Please read all if you're able to!
The main motivation for me is my long-term health with two autoimmune diseases. I want to be here for as long as possible and set a good example for my kids.
Also, people that don't believe I can do it or that it will last. I've been eating 1,200 calories/day of fresh food, good fats, protein, etc. for just over a month. I'm 5'2" and started out at 176. That's the highest number I've seen stay on the scale and I was done with it. Done feeling ashamed, done not feeling my best and done knowing I can do better but not taking the initiative to do so. I made a change and I'm so, so happy I did. I haven't felt this good in a while!

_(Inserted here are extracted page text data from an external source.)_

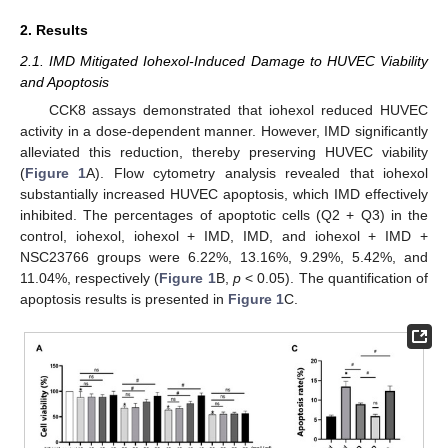
2. Results
2.1. IMD Mitigated Iohexol-Induced Damage to HUVEC Viability
and Apoptosis
CCK8 assays demonstrated that iohexol reduced HUVEC
activity in a dose-dependent manner. However, IMD significantly
alleviated this reduction, thereby preserving HUVEC viability
(
Figure 1
A). Flow cytometry analysis revealed that iohexol
substantially increased HUVEC apoptosis, which IMD effectively
inhibited. The percentages of apoptotic cells (Q2 + Q3) in the
control, iohexol, iohexol + IMD, IMD, and iohexol + IMD +
NSC23766 groups were 6.22%, 13.16%, 9.29%, 5.42%, and
11.04%, respectively (
Figure 1
B,
p
< 0.05). The quantification of
apoptosis results is presented in
Figure 1
C.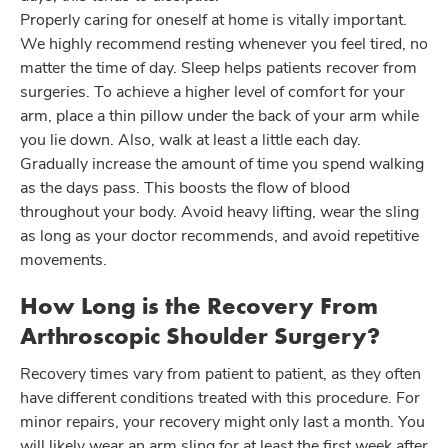
Properly caring for oneself at home is vitally important.
We highly recommend resting whenever you feel tired, no
matter the time of day. Sleep helps patients recover from
surgeries. To achieve a higher level of comfort for your
arm, place a thin pillow under the back of your arm while
you lie down. Also, walk at least a little each day.
Gradually increase the amount of time you spend walking
as the days pass. This boosts the flow of blood
throughout your body. Avoid heavy lifting, wear the sling
as long as your doctor recommends, and avoid repetitive
movements.
How Long is the Recovery From
Arthroscopic Shoulder Surgery?
Recovery times vary from patient to patient, as they often
have different conditions treated with this procedure. For
minor repairs, your recovery might only last a month. You
will likely wear an arm sling for at least the first week after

Today, my sister-in-law and best friend got into a little argument on my fb status. Totally unnecessary and I felt like I was caught in the middle. My SIL just graduated from nursing school or at least finished/passed the last test. I'm happy for her, but I'm feeling more motivated than ever after this: I wrote a status about how much better I feel, the amount of calories I eat per day and how I feel full/satisfied so much more than I did before all of this. She said I wasn't eating enough and should be eating around 1,600-1,800 calories a day. I said I felt that I was doing fine, felt great and was losing a healthy amount of weight. She replied back, "nah you need more calories" just like that.
My doctors are aware of what I'm doing and are fine with it, just told me to keep a close eye on it. My best friend gets on and says how I know my body, I'm doing well and that I'm definitely not eating too little. So SIL replies back with something along the lines of, "lol okay, just my nurse opinion." I was away at this time, so I had to come back and see all of this unfold. They get into an argument, say rude remarks to each other and SIL ends it with, "enjoy your fad diet." ......
I ended up deleting the entire conversation, but have been stuck on that line for some time now; because even if it wasn't directed or said to me, I took it that way since the entire convo revolved around my diet. To me, I'm not on a diet like that nor am I on some fad diet. At the risk of sounding cliche, it's literally a lifestyle change lol. I'm doing this for my overall health and intend to maintain my weight and diet once I reach a healthy weight. In fact, I didn't start this solely to lose weight anyway. I started this for my main motivation mentioned above.
So, whether she meant to or not, she became the reason for my secondary motivation of proving others wrong. This isn't short-term and I'm proud of myself. I'm not allowing anyone to hurt my feelings with unnecessary comments like that, especially from people I love and who are supposed to help/support me.